Interesting read about big pharma



http://www.spiked-online.com/index.p...e/article/924/

olsen 08-25-2007 06:45 PM

Pfizer Clinical Trial Foreshadowed 'The Constant Gardener'
 
Pfizer Clinical Trial Foreshadowed 'The Constant Gardener'
By Brandon Keim May 30, 2007

Details of the clinical trial that prompted the Nigerian lawsuit against Pfizer are eerily similar to The Constant Gardener, a John le Carré novel-based 2005 film about one couple's fight against a transnational drug company's exploitation of poor Kenyans. The parallel has been widely noted, most eloquently by former New England Journal of Medicine editor Marcia Angell, who reviewed the film in the New York Review of Books.

"The story is based on the premise that a pharmaceutical company would be so threatened by disclosures of its activities that it would have someone killed," wrote Angell. "In fact, many of the practices that so horrified le Carré's heroine are fairly standard and generally well known and accepted."

She goes on to discuss Pfizer's trial in Kano, then suffering from an epidemic of bacterial meningitis at the same time as Pfizer was seeking FDA approval for a new meningitis drug. Hoping to show that the drug, Trovan, was as effective for children in pill form as traditionally-used fast-acting intravenous antibiotics, Pfizer's doctors gave Trovan to 200 children. A control group received the antibiotic. After two weeks, an equal number had died, suggesting that the new drug worked as well as the old one. Pfizer then asked the FDA to approve Trovan for children with meningitis.

Those are the bare outlines of what happened. But critics such as Médecins Sans Frontières, the Nobel Prize– winning international medical relief organization, charge that this was exactly the sort of study that would not have been permitted in the United States. To these critics, it was unethical to test an experimental drug orally in the midst of an epidemic. The usual treatment for meningitis in such urgent conditions would be intravenous antibiotics. In fact, the Pfizer doctor who organized the study told The Washington Post that antibiotics "would never be used like that in the United States.
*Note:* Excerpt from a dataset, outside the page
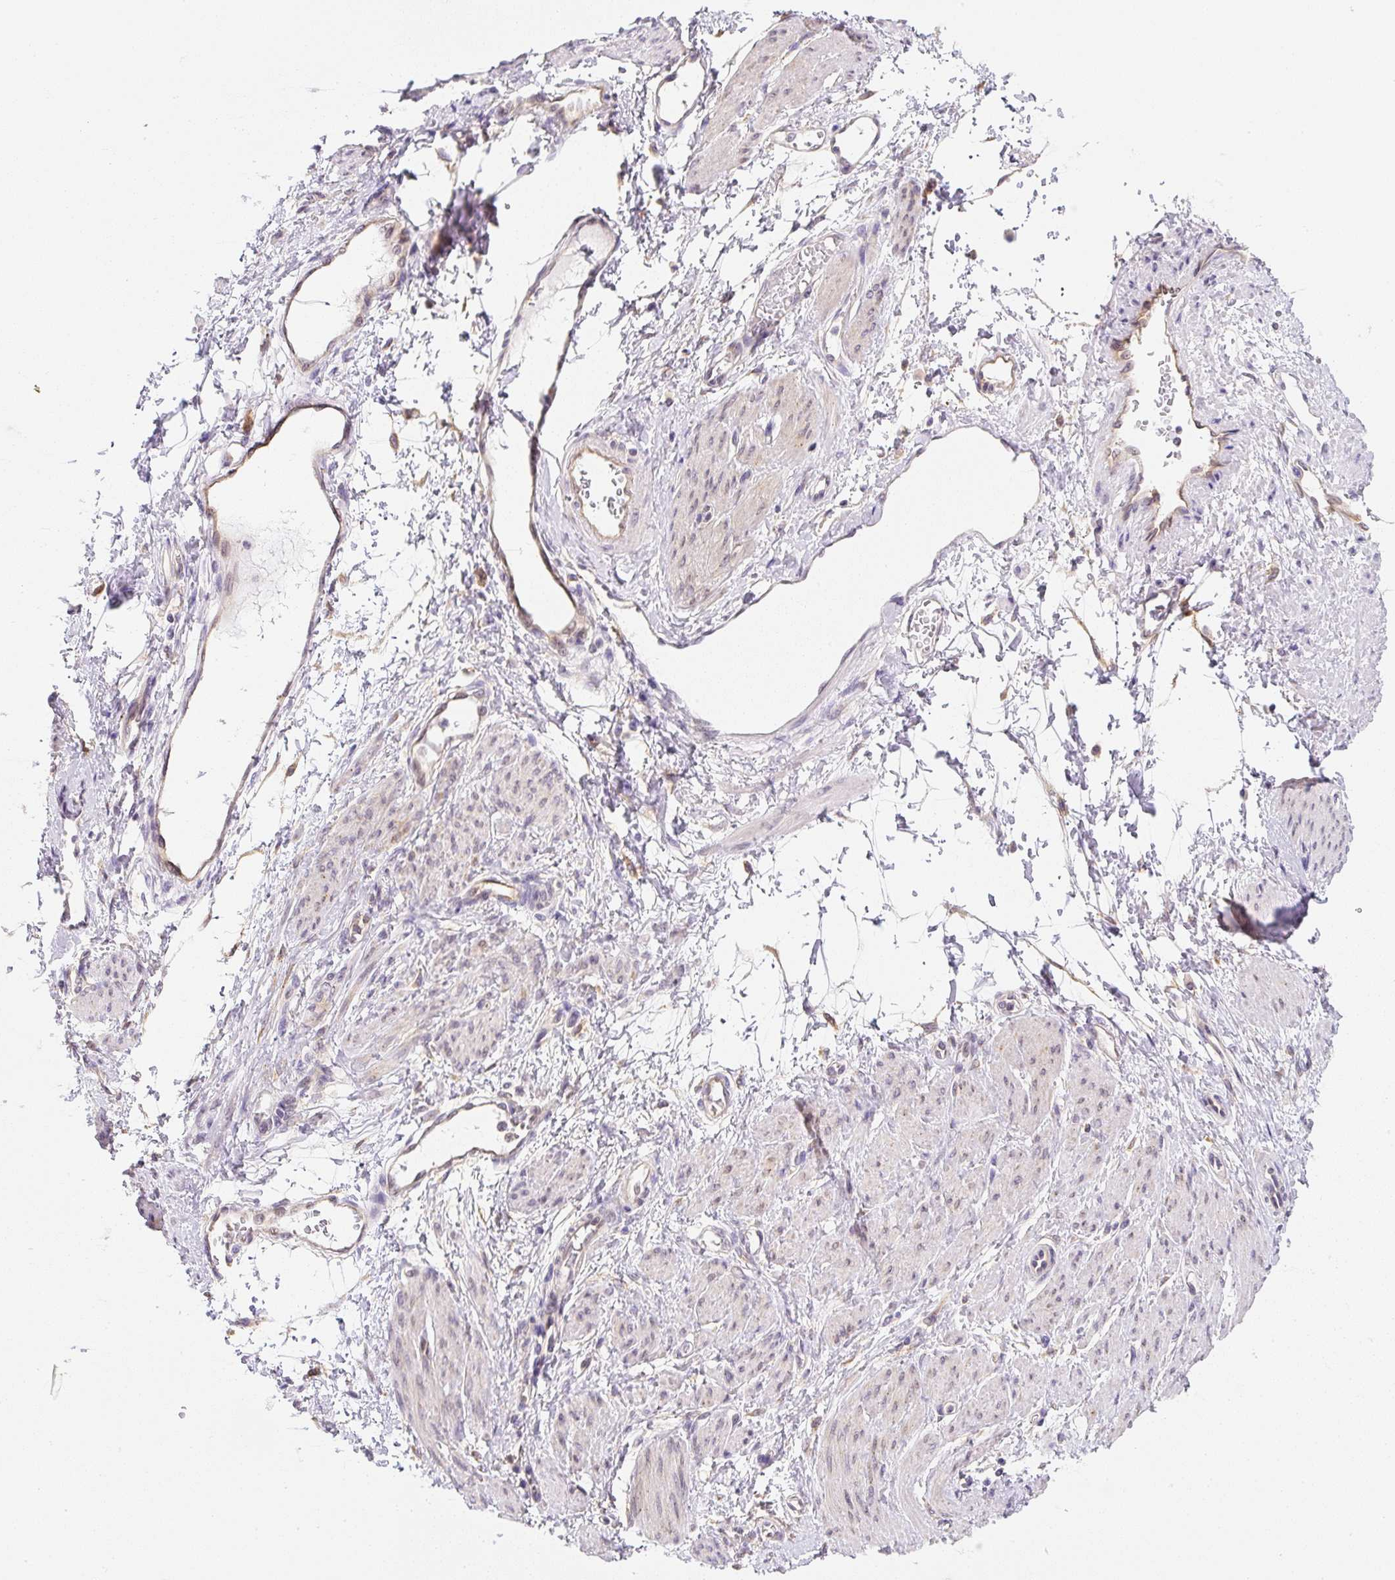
{"staining": {"intensity": "weak", "quantity": "<25%", "location": "nuclear"}, "tissue": "smooth muscle", "cell_type": "Smooth muscle cells", "image_type": "normal", "snomed": [{"axis": "morphology", "description": "Normal tissue, NOS"}, {"axis": "topography", "description": "Smooth muscle"}, {"axis": "topography", "description": "Uterus"}], "caption": "Immunohistochemical staining of normal smooth muscle displays no significant staining in smooth muscle cells. (Stains: DAB IHC with hematoxylin counter stain, Microscopy: brightfield microscopy at high magnification).", "gene": "PLA2G4A", "patient": {"sex": "female", "age": 39}}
The standard is IV therapy." It was also charged that there had not been adequate preliminary research into how Trovan is absorbed and metabolized by children or how effective it is against meningitis.

Furthermore, to lessen the pain of injections, the dose of intravenous ceftriaxone given for comparison was much smaller than originally planned. But if the dose of the comparison drug were inadequate, that would make Trovan look better than if it were compared with a full dose of ceftriaxone. Pfizer maintained that the smaller dose was still more than sufficient, but the medical director of Hoffmann-La Roche, the manufacturer of ceftriaxone, was quoted as saying, "A high dose is essential."